I remember this being endorsed approached by Tailwind creator.

No complaints.

As a user of web sites, this attitude leads to me paying for your fast shipping in electricity for CPU usage, extra money for extra RAM, plus wear and tear on my nerves because you do what your library allows you to do instead of something usable.

Thank you.

Tailwind is not a performance hit, anyone who knows how it works knows that. Maybe stop throwing random accusations you can’t back up… it’s such low quality commenting.

Edit for the downvoters who don’t know how it works: there’s zero js being run at runtime, it’s a pure css framework that generates as-minimal-as-possible css files. And it’s not class lookups that cause whatever issues parent comment is talking about.

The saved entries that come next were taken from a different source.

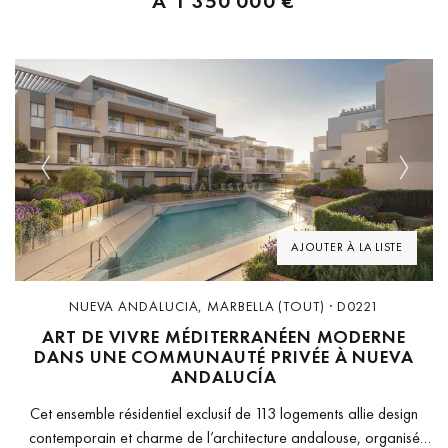
À
1 350 000 €
s’adresse aussi bien à...
Previous
Next
AJOUTER À LA LISTE
NUEVA ANDALUCIA, MARBELLA (TOUT) · D0221
ART DE VIVRE MÉDITERRANÉEN MODERNE
DANS UNE COMMUNAUTÉ PRIVÉE À NUEVA
ANDALUCÍA
Cet ensemble résidentiel exclusif de 113 logements allie design
contemporain et charme de l’architecture andalouse, organisé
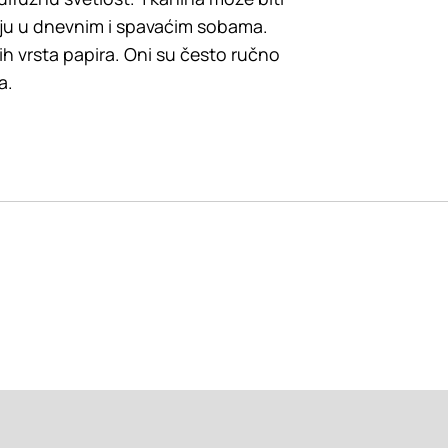
ljaju u dnevnim i spavaćim sobama.
nih vrsta papira. Oni su često ručno
a.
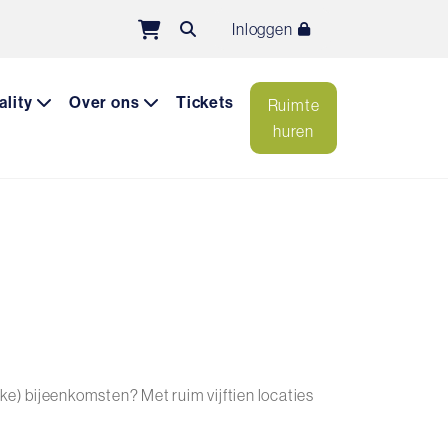
Inloggen
ality
Over ons
Tickets
Ruimte
huren
ke) bijeenkomsten? Met ruim vijftien locaties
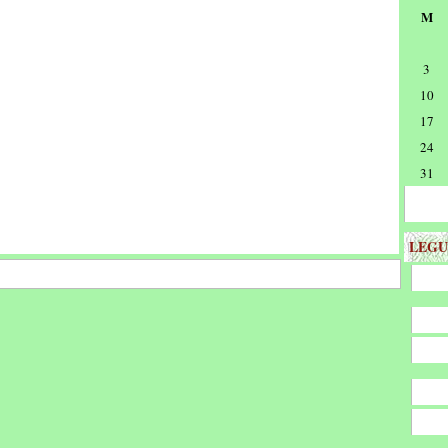
M
3
10
17
24
31
LEGU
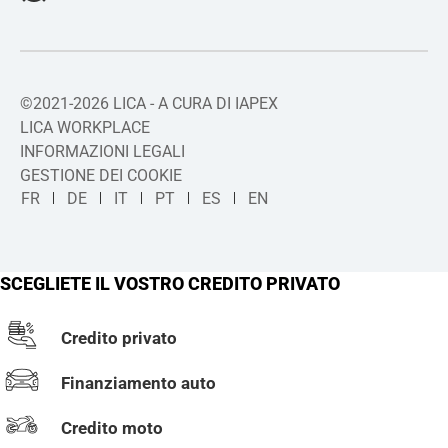
©2021-2026 LICA - A CURA DI IAPEX
LICA WORKPLACE
INFORMAZIONI LEGALI
GESTIONE DEI COOKIE
FR
DE
IT
PT
ES
EN
SCEGLIETE IL VOSTRO CREDITO PRIVATO
Credito privato
Finanziamento auto
Credito moto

Yes as we have seen through the years, pure CSS has resulted only in energy-efficient websites that are highly usable.

Slash

Ess

If you don't know how the lower level layers under your current abstraction work, you end up on accidentally quadratic.

Am I more clear now?

Do you know how Tailwind works? What you say is generally true, but I don't really see how it applies to TW...
No of course I don't. And due to javascript's reputation, I assumed. Because what I said IS generally true for the js bubble.

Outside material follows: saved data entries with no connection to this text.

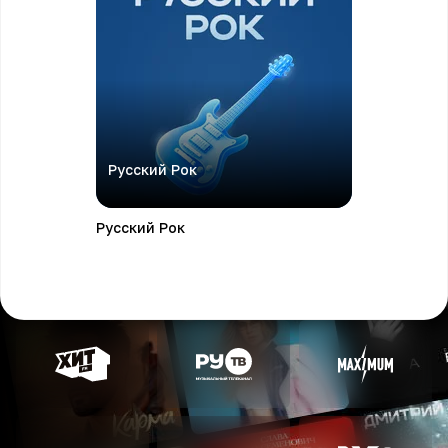
Русский Рок
Русский Рок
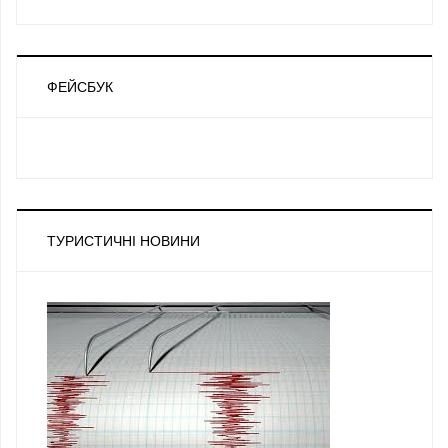
ФЕЙСБУК
ТУРИСТИЧНІ НОВИНИ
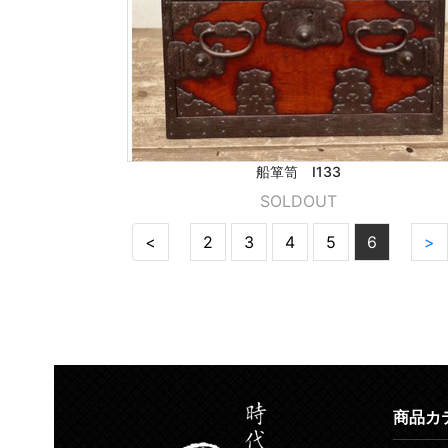
船箪笥 I133
SOLDOUT
<
2
3
4
5
6
>
商品カ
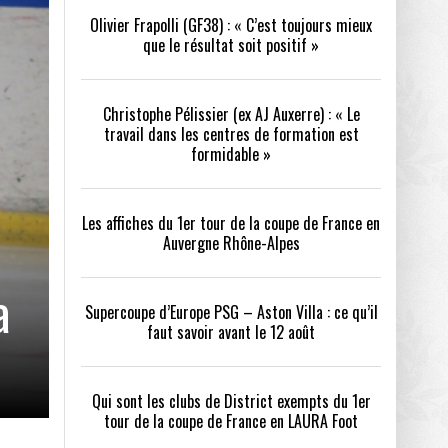
Olivier Frapolli (GF38) : « C’est toujours mieux
que le résultat soit positif »
/2026
oot
- 24/07/2026
Christophe Pélissier (ex AJ Auxerre) : « Le
OPE PSG – ASTON VILLA :
QUI SONT LES CLUBS DE DISTRICT EXEMPTS
CHOISIR 
travail dans les centres de formation est
OIR AVANT LE 12 AOÛT
DU 1ER TOUR DE LA COUPE DE FRANCE EN
COMBAT :
tout
formidable »
- 21/07/2026
LAURA FOOT
CONFORT 
26
Les affiches du 1er tour de la coupe de France en
Auvergne Rhône-Alpes
a
Supercoupe d’Europe PSG – Aston Villa : ce qu’il
faut savoir avant le 12 août
up a tenu toutes ses promesses
- 04/07/2026
Qui sont les clubs de District exempts du 1er
tour de la coupe de France en LAURA Foot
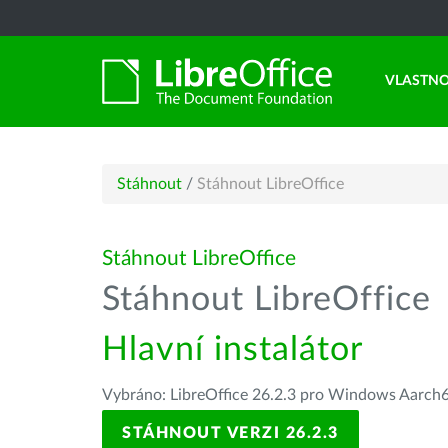
VLASTNO
Stáhnout
/
Stáhnout LibreOffice
Stáhnout LibreOffice
Stáhnout LibreOffice
Hlavní instalátor
Vybráno: LibreOffice 26.2.3 pro Windows Aarch
STÁHNOUT VERZI 26.2.3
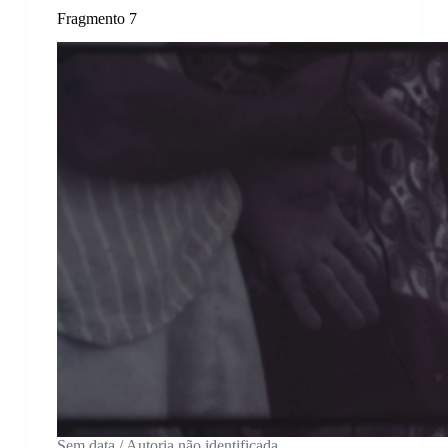
Fragmento 7
Sem data / Autoria não identificada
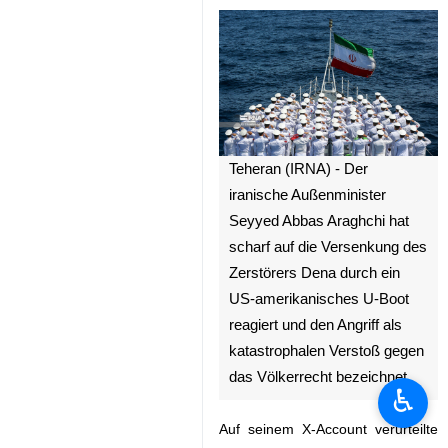
Teheran (IRNA) - Der
iranische Außenminister
Seyyed Abbas Araghchi hat
scharf auf die Versenkung des
Zerstörers Dena durch ein
US-amerikanisches U-Boot
reagiert und den Angriff als
katastrophalen Verstoß gegen
das Völkerrecht bezeichnet.
♿︎
Auf seinem X-Account verurteilte
der Außenminister am Donnerstag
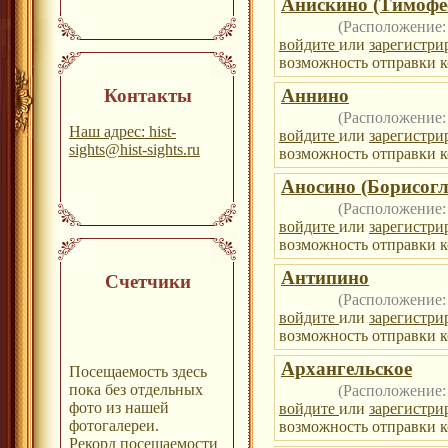
Анискино (Тимофе
(Расположение
войдите
или
зарегистри
возможность отправки к
Контакты
Аннино
(Расположение
Наш адрес: hist-
войдите
или
зарегистри
sights@hist-sights.ru
возможность отправки к
Аносино (Борисогл
(Расположение
войдите
или
зарегистри
возможность отправки к
Антипино
Счетчики
(Расположение
войдите
или
зарегистри
возможность отправки к
Архангельское
Посещаемость здесь
пока без отдельных
(Расположение
фото из нашей
войдите
или
зарегистри
фотогалереи.
возможность отправки к
Рекорд посещаемости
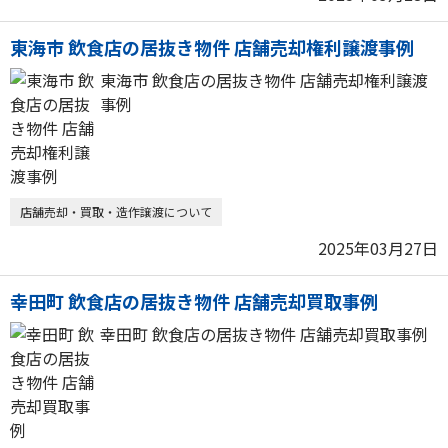
東海市 飲食店の居抜き物件 店舗売却権利譲渡事例
東海市 飲食店の居抜き物件 店舗売却権利譲渡
事例
店舗売却・買取・造作譲渡について
2025年03月27日
幸田町 飲食店の居抜き物件 店舗売却買取事例
幸田町 飲食店の居抜き物件 店舗売却買取事例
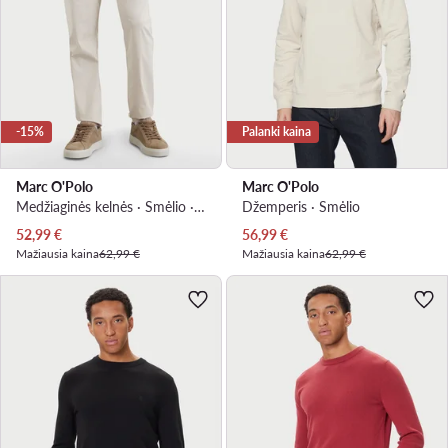
-15%
Palanki kaina
Marc O'Polo
Marc O'Polo
Medžiaginės kelnės · Smėlio · Slim Fit
Džemperis · Smėlio
Dabartinė kaina
Dabartinė kaina
52,99
€
56,99
€
Mažiausia kaina
62,99 €
Mažiausia kaina
62,99 €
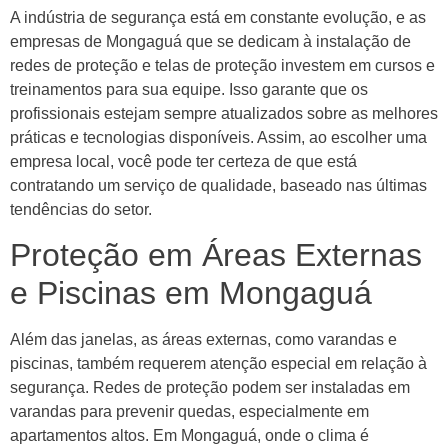
A indústria de segurança está em constante evolução, e as
empresas de Mongaguá que se dedicam à instalação de
redes de proteção e telas de proteção investem em cursos e
treinamentos para sua equipe. Isso garante que os
profissionais estejam sempre atualizados sobre as melhores
práticas e tecnologias disponíveis. Assim, ao escolher uma
empresa local, você pode ter certeza de que está
contratando um serviço de qualidade, baseado nas últimas
tendências do setor.
Proteção em Áreas Externas
e Piscinas em Mongaguá
Além das janelas, as áreas externas, como varandas e
piscinas, também requerem atenção especial em relação à
segurança. Redes de proteção podem ser instaladas em
varandas para prevenir quedas, especialmente em
apartamentos altos. Em Mongaguá, onde o clima é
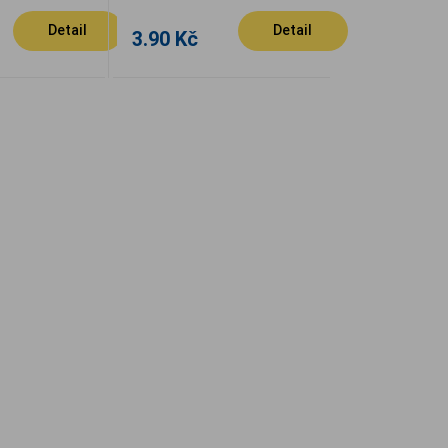
Detail
Detail
3.90 Kč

The sad part is i don't even feel guilty for assuming, because this area of programming has a well deserved reputation.

Even if this thing doesn't use javascript, can you guarantee the generated CSS doesn't put the browser's layout engine in an infinite loop or something? Especially without knowing CSS, like the OP suggested it's normal?

> can you guarantee the generated CSS doesn't put the browser's layout engine in an infinite loop or something?

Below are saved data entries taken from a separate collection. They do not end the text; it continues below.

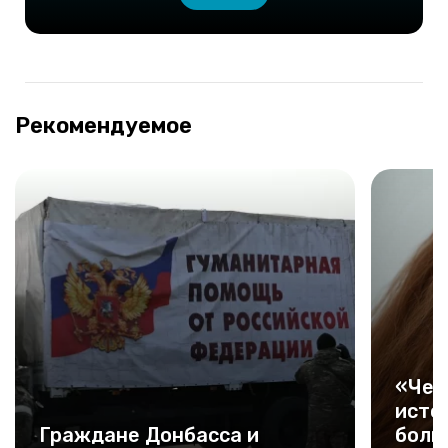
Рекомендуемое
«Чем
исто
Граждане Донбасса и
боль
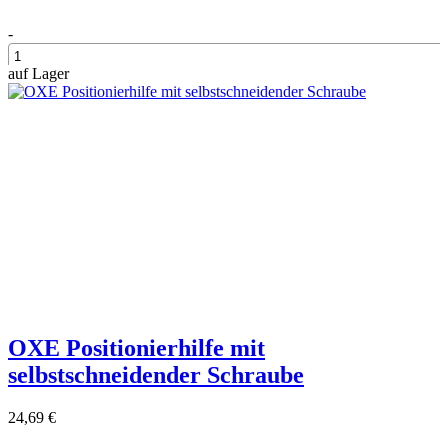
-
auf Lager
+
OXE Positionierhilfe mit
selbstschneidender Schraube
24,69 €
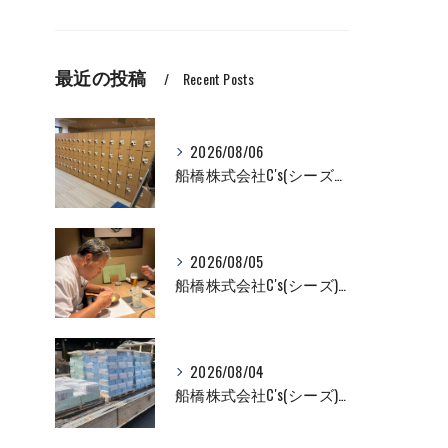
最近の投稿
Recent Posts
2026/08/06
船橋株式会社C's(シーズ）ロッカーの入れ替え作業も全国対応お任せ下さい！
2026/08/05
船橋株式会社C's(シーズ)商品輸送なら私たちにお任せください！お取引先様との交流を深めました！
2026/08/04
船橋株式会社C's(シーズ)商品輸送なら私たちにお任せください！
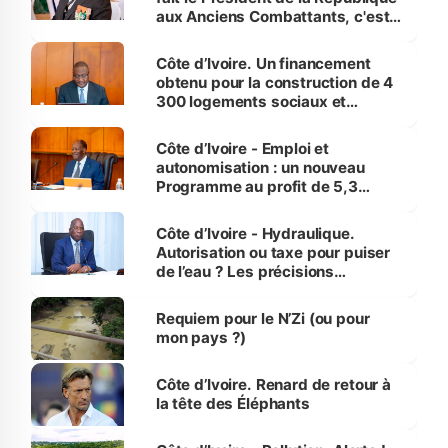
aux Anciens Combattants, c'est
inédit » (Cne Yassoungo Koné ®)
Côte d’Ivoire. Un financement
obtenu pour la construction de 4
300 logements sociaux et
économiques à Abidjan, Bouaké
et Yamoussoukro
Côte d’Ivoire - Emploi et
autonomisation : un nouveau
Programme au profit de 5,3
millions de jeunes
Côte d’Ivoire - Hydraulique.
Autorisation ou taxe pour puiser
de l’eau ? Les précisions
d’Assahoré
Requiem pour le N’Zi (ou pour
mon pays ?)
Côte d’Ivoire. Renard de retour à
la tête des Éléphants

the way TW aproximatively works is to collect a set of used class names from your code (e.g. flex, min-h-screen, bg-[url(/img/grid.svg)], absolute, etc.) and produce the CSS for those classes.

For the random 5 classes above it would produce:

    .absolute{
      position: absolute
    }

    .flex{
      display: flex
    }

    .min-h-screen{
      min-height: 100vh
    }

    .bg-\[url\(\/img\/grid\.svg\)\]{
      background-image: url(/img/grid.svg)
    }
By default TW also includes a CSS reset preamble and defines internal variables.

Sometimes the generated css contains complex selectors but as far as I know it is not a common occurrence

    .space-y-4 > :not([hidden]) ~ :not([hidden]){
      --tw-space-y-reverse: 0;
      margin-top: calc(1rem * calc(1 - var(--tw-space-y-reverse)));
      margin-bottom: calc(1rem * var(--tw-space-y-reverse))
    }
In other cases more css variables (custom properties defined in the preamble) are used

    .-translate-y-1\/2{
      --tw-translate-y: -50%;
      transform: translate(var(--tw-translate-x), var(--tw-translate-y)) rotate(var(--tw-rotate)) skewX(var(--tw-skew-x)) skewY(var(--tw-skew-y)) scaleX(var(--tw-scale-x)) scaleY(var(--tw-scale-y))
    }
    .shadow-xl{
      --tw-shadow: 0 20px 25px -5px rgb(0 0 0 / 0.1), 0 8px 10px -6px rgb(0 0 0 / 0.1);
      --tw-shadow-colored: 0 20px 25px -5px var(--tw-shadow-color), 0 8px 10px -6px var(--tw-shadow-color);
      box-shadow: var(--tw-ring-offset-shadow, 0 0 #0000), var(--tw-ring-shadow, 0 0 #0000), var(--tw-shadow)
    }
I believe that CSS performance is mostly dominated by size in bytes of the stylesheet, number of properties, complexity of selectors, and frequency of updates. I suspect that TW improves most of these metrics in exchange of bigger html class attributes.

https://play.tailwindcss.com/

>Am I more clear now?

Nope

Tailwind is not Styled Components, there is no dynamic component to it.

In that regard it is pretty similar to Sass.

The main effect on performance likely are bigger html documents (which can be optimized) and simpler CSS selectors.

In real world usage I would honestly guess that using simpler css selector (with far fewer propagating updates) is a net performance win.

(It was one of the showstopper for the :has pseudoclass, for a long time nobody knew of a way to implement it efficiently)

Developers gain if they know CSS. Just like JavaScript - for either, if you understand the underlying base technology, it doesn't matter what framework you are presented with, you can learn the specifics of that framework fairly quickly, in my experience.